We now have some insight into this mindset via an article, “Luxury Brands Still Tread Lightly With Social Media,” that appeared in yesterday’s Forbes.com.
The headline telegraphs the main point. I love this quote from a fellow named Jean-Claude Biver, ceo of Hublot, a luxury watch producer (how about $19,500 for the Limited Edition 715.CI.1110.RX for men?). “When you are online,” M. Biver observed, Gallic nose upturned, “you are not exclusive anymore.”
You might wonder why a watch that costs nearly twenty grand wouldn’t be exclusive no matter where you buy it. As it turns out, there’s a reason. It’s provided by a Brit, name of Matt Rhodes, who is described as the social media director for the firm, FreshNetworks London, which advises “high-end travel and fashion companies.” Rhodes explains that people who are going to drop a bundle on a product want more for their money than merely the thing purchased. A lot more. “If you’re going to spend $1,000 on a pair of shoes, you want to have a glass of wine going around, the attention of staff; you want an experience as well…”.
In other words, when the lady is yearning for a pair of Manolo Blahnik Rhinestone Buckle d’Orsays, she doesn’t want to look them up on amazon.com and have them sent in a box through the mail. She wants to walk into Bergdorf’s and be treated right — in an experience that feels “less like [a] sales room and more like [an] intimate venue,” says Rhodes.

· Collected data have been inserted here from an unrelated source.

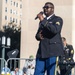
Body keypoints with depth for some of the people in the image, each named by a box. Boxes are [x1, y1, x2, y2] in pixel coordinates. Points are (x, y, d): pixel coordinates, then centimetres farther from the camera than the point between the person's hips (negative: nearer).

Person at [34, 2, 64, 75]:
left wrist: (43, 20, -16)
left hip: (52, 50, -6)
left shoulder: (58, 19, 3)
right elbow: (37, 35, 27)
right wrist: (38, 36, 2)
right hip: (42, 51, 6)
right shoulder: (42, 21, 25)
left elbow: (55, 30, -17)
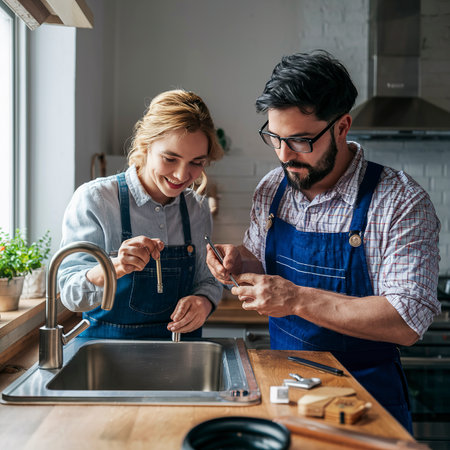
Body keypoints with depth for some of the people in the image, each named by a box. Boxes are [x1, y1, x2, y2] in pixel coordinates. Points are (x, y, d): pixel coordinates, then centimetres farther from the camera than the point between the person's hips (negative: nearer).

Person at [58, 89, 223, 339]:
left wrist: (204, 301, -9)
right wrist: (112, 269, -31)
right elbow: (71, 295, -12)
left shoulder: (197, 208, 4)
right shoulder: (94, 199, -8)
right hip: (108, 348, -4)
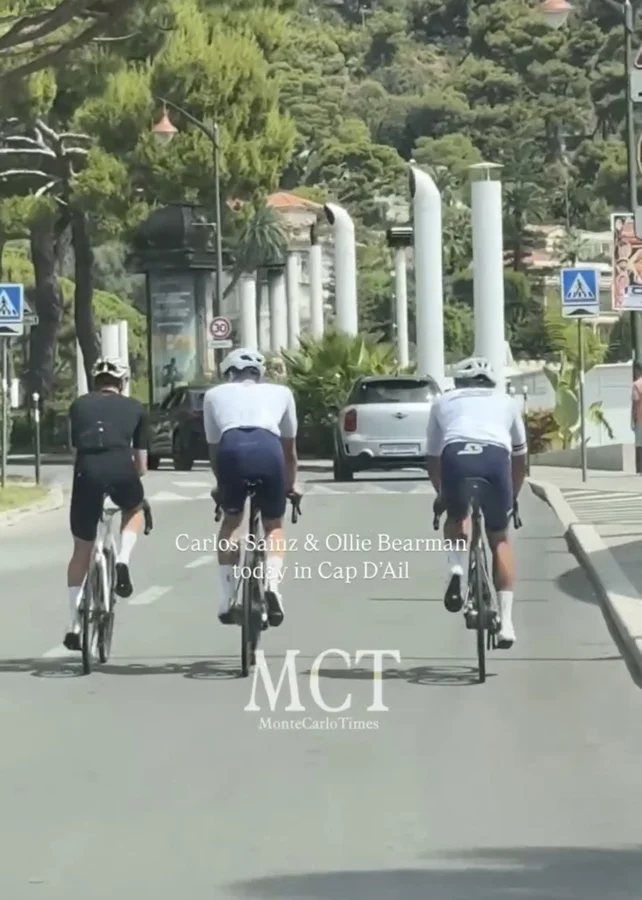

Now we get to the nub, not only of why luxury wine producers are reluctant to go online, but why, in fact, people treasure luxury wines in the first place. We need to understand snobbism, or perhaps elitism is a less loaded word. Lots of people who live to show off their cult wines are not…quite…comfortable with the multitudes, who don’t hold their forks correctly and may not have perfectly manicured fingernails. The people who can afford cult wines like to be around other people who can afford cult wines. That implies exclusivity, and what could be less exclusive than social media? Social media lets everybody in, whereas the objective of snobbism is to shut people out. As Rhodes says, pointedly, “[O]n Facebook, you are opening the gates to discussions you don’t [necessarily] want.” Who wants to have a conversation with the underclass? If Rhodes’ fashion designer clients have a new Fall line to present, they’d much rather do it through “[their] own catwalk show where [they] control the invites,” not through some common public platform.
Thus the notions of exclusivity, controlling the environment and maintaining insider status lie at the heart of cult wines. But those notions are inimical to the soul of the Internet. That is why cult wine proprietors are slow to embrace social media. It smashes exclusivity, demolishes the ivory tower, bridges the moat and throws open the gate to anyone who wants in.
So I entirely agree with the reporter who wrote in the Forbes.com article, “…it’s odd that so few resources are invested in reinventing how that product is marketed and delivered on the web…in the luxury sector.” Odd, indeed. And sure to change.